PCR is now routinely used around the world for investigations of Theileria infections, particularly to determine carrier animals [6,8]. The forward and reverse primers used in this study were previously designed as a T. annulata species-specific primer based on cytochrome b genesequences for the detection of this parasite in the carrier animals [5].

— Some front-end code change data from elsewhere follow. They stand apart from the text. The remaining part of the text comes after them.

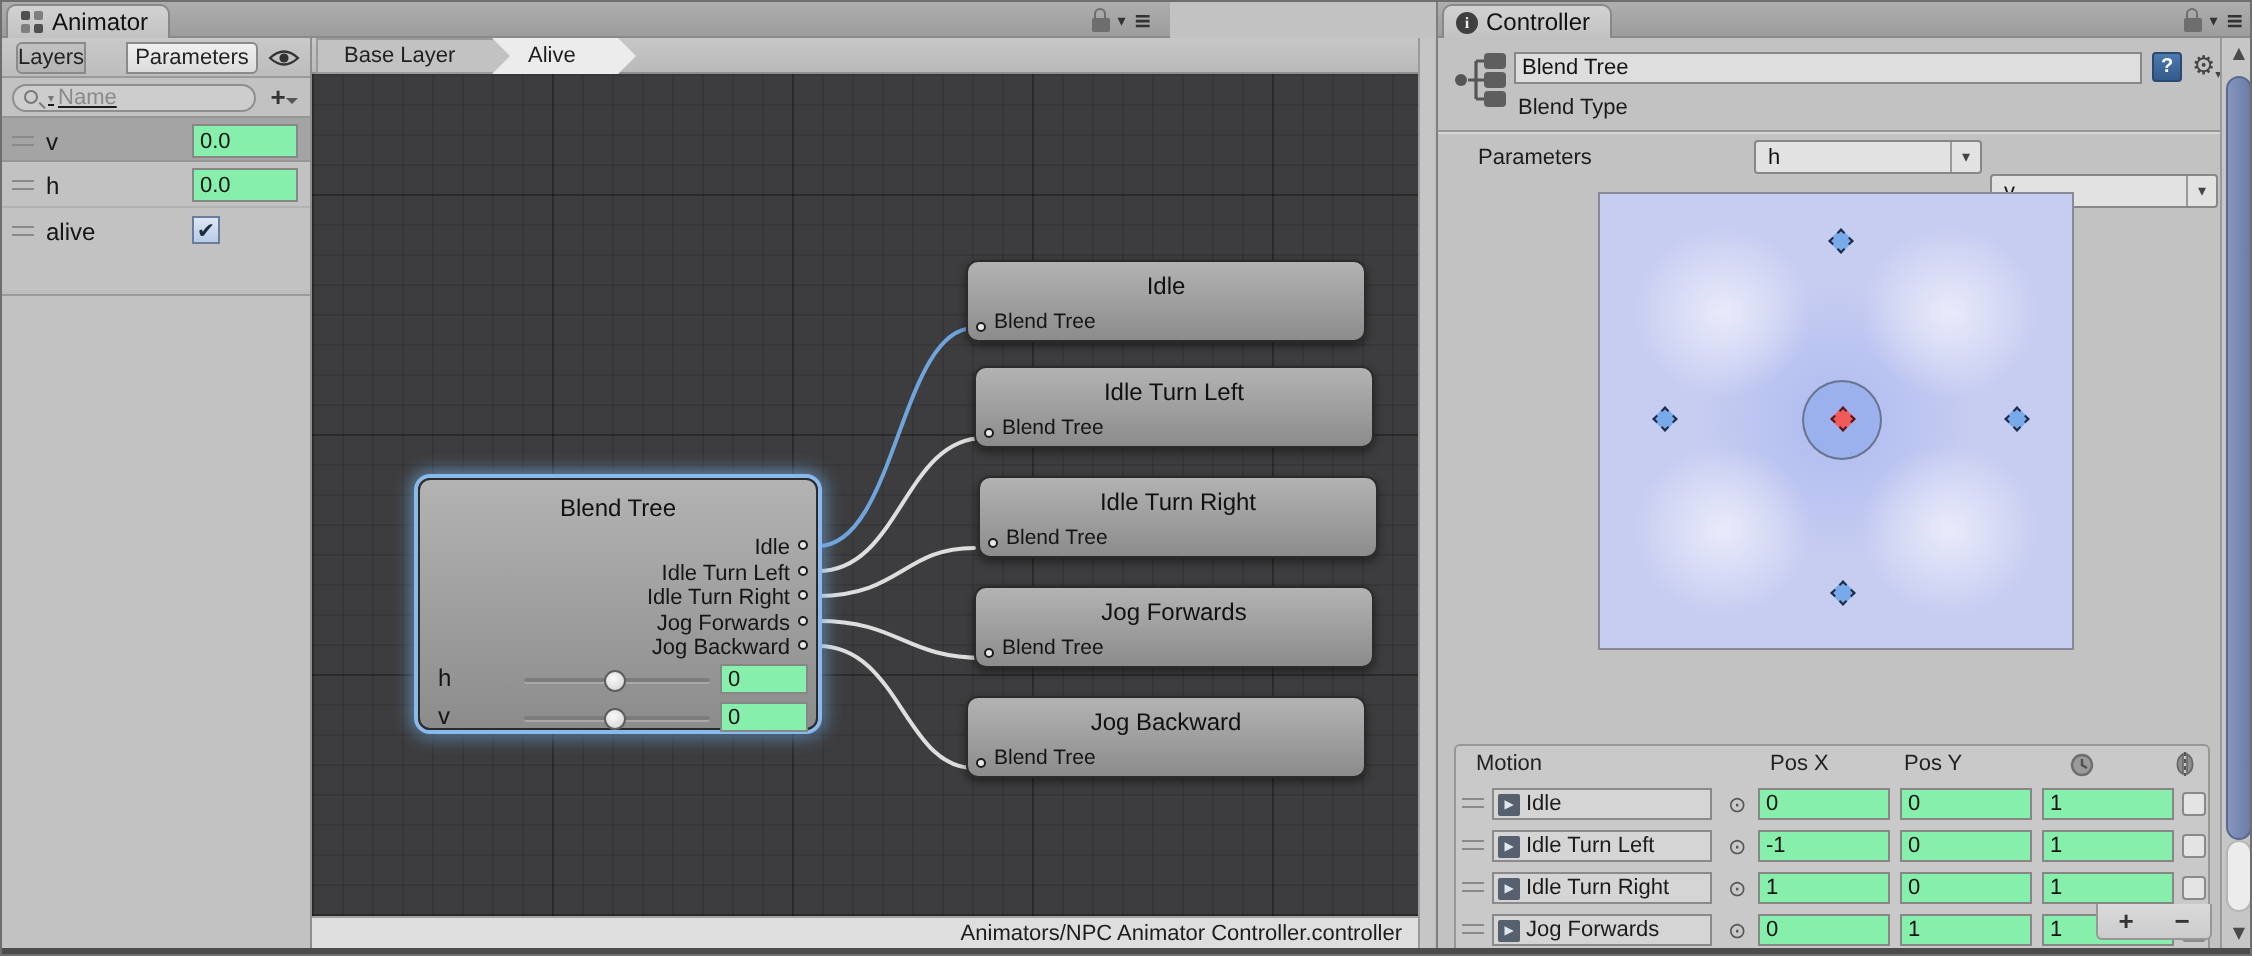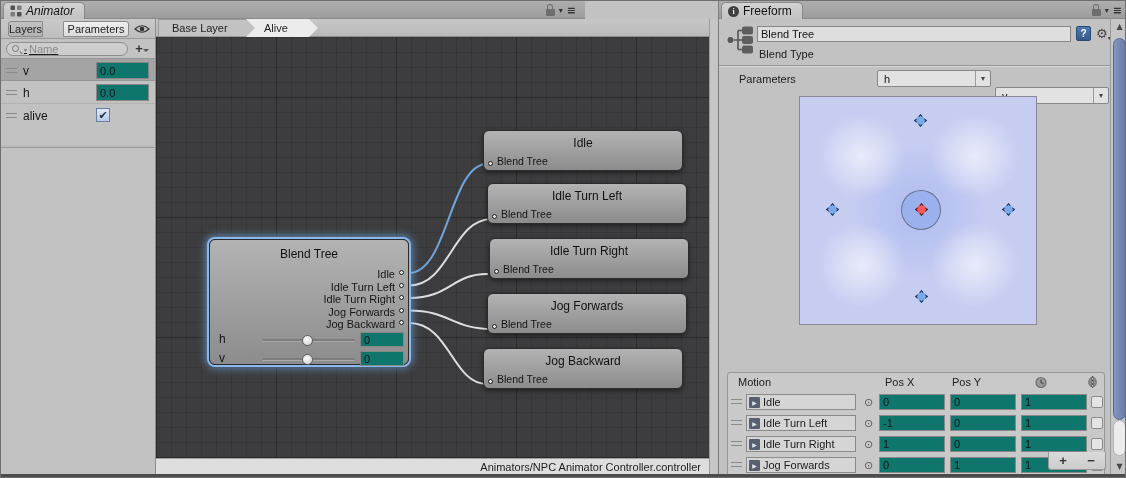"Animator" div.tabbar { font-style: italic -> none }
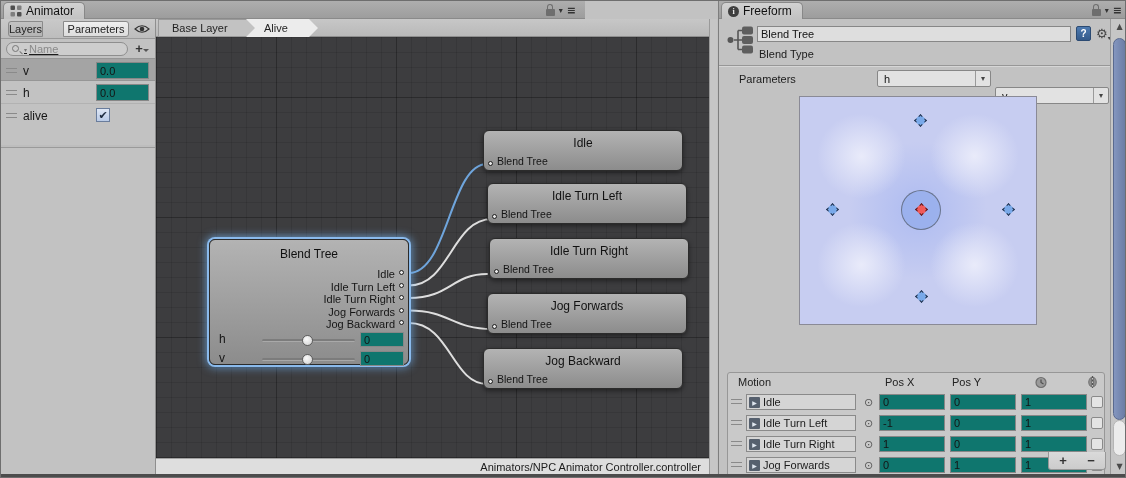"Freeform" span { text: Freeform -> Controller }
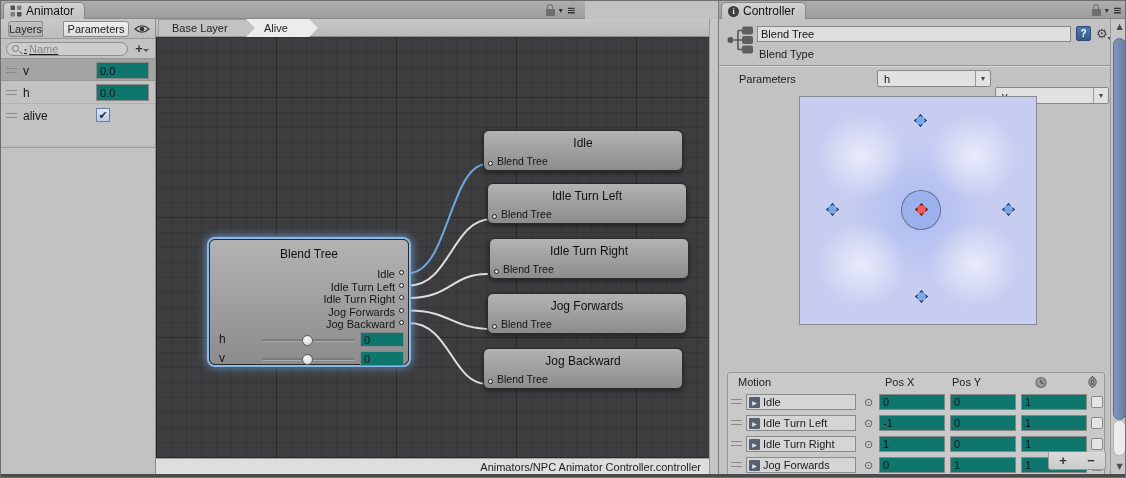"0.0" .field { background: #0f766e -> #86efac }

In this study, the prevalence of theileriosis was found to be 62.06% using PCR assay, whereas only 34.48% using microscopy which clearly indicates that PCR assay is the more sensitive tool in diagnosing theileriosis. It has been revealed that microscopic examination is a less sensitive method which has also been reported by other workers [9-15]. However, both microscopy and PCR assay were found to be 100% specific in the diagnosis of theileriosis. PCR assay showed no cross-reactivity with Babesia sp. and Trypanosoma sp. and can be used specifically to diagnose theileriosis in herd and differentiate it from other hemoprotozoan diseases.

By relating clinical findings with results from conventional staining and PCR assay, it has been revealed that a large section of screened herd is asymptomatic carrier.

Conclusions

From this study, it can be concluded that detection of asymptomatic carrier state is difficult to diagnose by conventional staining, whereas PCR assay can precisely determine the carrier state. Results received from PCR assay will certainly help in planning control programs.

Authors’ Contributions

GC and NKR designed and planned the study. GC and NKR collected the samples and prepared the onsite smears slides. SM, AK, and GC performed biotechnological part of the study. NKR, TK, and RJ examined the stained smear. GC and AK drafted the manuscript. SM critically reviewed the manuscript. All authors read and approved the final manuscript. NKR finalized the manuscript and sent for publication.